Sometimes, clients need special treatment. For instance, an IoT-MQTT message that reports turning on a light might send “ON” to topic /home/state/bath/light, while what you’d really like to do is to change the Boolean state attribute of home.bath.lights. Or maybe the value is a percentage and you’d like to ensure that the stored value is 0.5 instead of “50%”, and that no rogue client can set it to -20 or “gotcha”.

To ensure this, DistKV employs a two-level type mechanism.

  • “type” entries describe the type of entry (“this is an integer between 0 and 42”).
  • “match” entries describe the path position to which that type applies

In addition, a similar mechanism may be used to convert clients’ values to DistKV entries and back.

  • “codec” entries describe distinct converters (“50%” => 0.5; “ON” => ‘set the entry’s “state” property to True’)
  • “map” entries are activated per client (via command, or controlled by its login) and describe the path position to which a codec applies

All of these are stored below the global (None) top-level path.

Codecs

Codec entries contain decode and encode attributes which form the bodies of procedures that rewrite external data to DistKV values and vice versa, respectively, using the value parameter as input. The decode procedure gets an additional prev variable which contains the old value. That value must not be modified; create a copy or (preferably) use distkv.util.combine_dict() to assemble the result.

Codecs may be named hierarchically for convenience; if you want to call the “parent” codec, put the common code in a module and import that.

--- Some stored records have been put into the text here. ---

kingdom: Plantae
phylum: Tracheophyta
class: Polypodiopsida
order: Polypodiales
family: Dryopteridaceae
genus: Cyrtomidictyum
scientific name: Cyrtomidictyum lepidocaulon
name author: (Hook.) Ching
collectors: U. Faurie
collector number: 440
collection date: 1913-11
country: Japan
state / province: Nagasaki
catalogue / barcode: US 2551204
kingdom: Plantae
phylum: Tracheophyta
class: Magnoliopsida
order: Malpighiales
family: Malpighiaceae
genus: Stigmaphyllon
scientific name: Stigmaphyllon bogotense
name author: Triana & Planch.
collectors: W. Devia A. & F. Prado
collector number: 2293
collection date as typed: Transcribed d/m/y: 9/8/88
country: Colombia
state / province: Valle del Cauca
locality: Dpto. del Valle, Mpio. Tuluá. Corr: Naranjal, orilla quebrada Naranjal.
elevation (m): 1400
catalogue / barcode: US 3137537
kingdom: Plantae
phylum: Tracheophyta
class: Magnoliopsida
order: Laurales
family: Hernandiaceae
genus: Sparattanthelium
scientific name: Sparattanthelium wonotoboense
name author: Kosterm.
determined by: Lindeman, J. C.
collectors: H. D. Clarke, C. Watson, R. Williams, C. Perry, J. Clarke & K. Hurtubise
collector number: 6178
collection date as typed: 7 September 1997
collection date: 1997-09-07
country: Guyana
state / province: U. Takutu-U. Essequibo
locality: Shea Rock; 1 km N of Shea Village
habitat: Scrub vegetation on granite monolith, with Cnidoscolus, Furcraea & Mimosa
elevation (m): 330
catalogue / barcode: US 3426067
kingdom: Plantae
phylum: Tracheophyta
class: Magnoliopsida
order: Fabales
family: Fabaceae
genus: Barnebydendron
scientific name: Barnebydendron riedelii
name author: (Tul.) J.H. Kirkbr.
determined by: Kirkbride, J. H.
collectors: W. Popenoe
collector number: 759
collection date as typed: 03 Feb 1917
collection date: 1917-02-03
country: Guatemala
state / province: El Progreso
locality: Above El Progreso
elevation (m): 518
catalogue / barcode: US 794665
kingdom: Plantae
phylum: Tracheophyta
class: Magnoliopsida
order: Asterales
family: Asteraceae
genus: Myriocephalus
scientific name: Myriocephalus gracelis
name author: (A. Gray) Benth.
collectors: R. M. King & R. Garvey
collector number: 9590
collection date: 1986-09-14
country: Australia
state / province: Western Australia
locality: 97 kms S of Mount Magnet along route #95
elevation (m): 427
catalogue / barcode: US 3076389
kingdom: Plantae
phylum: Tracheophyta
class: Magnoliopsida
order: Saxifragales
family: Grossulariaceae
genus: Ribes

Codecs also require “in” and “out” attributes, each of which must contain a list of 2-tuples with that conversion’s source value and its result. “in” corresponds to decoding, “out” to encoding – much like Python’s binary codecs.

distkv.util.combine_dict(*d)

Returns a dict with all keys+values of all dict arguments. The first found value wins.

This recurses if values are dicts.

Converters

While the (None,"map") contains a single mapping, (None,"conv") contains an additional single level of names. A mapping must be applied to a user before it is used. This change is instantaneous, i.e. an existing user does not need to reconnect.

Below that, converter naming works like that for mappings. Of course, the pointing attribute is named codec instead of type.

Putting it all together

Given the following data structure, the user “conv” will only be able to write stringified integers under keys below the “inty” key, which will be stored as integers:

null:
  auth:
    _:
      current: _test
    _test:
      user:
        con:
          _:
            _aux:
              conv: foo
        std:
          _:
            _aux: {}
  codec:
    int:
      _:
        decode: assert isinstance(value,str); return int(value)
        encode: return str(value)
        in:
        - [ '1', 1 ]
        - [ '2', 2 ]
        - [ '3', 3 ]
        out:
        - [ 1, '1' ]
        - [ 2, '2' ]
        - [ -3, '-3' ]
  conv:
    foo:
      inty:
        '#':
          _:
            codec:
            - int
inty:
  _: hello
  ten:
    _: 10
  yep:
    yepyepyep:
      _: 13
      yep:
        _: 99

The above is the content at the enf of the testcase tests/test_feature_convert.py::test_71_basic.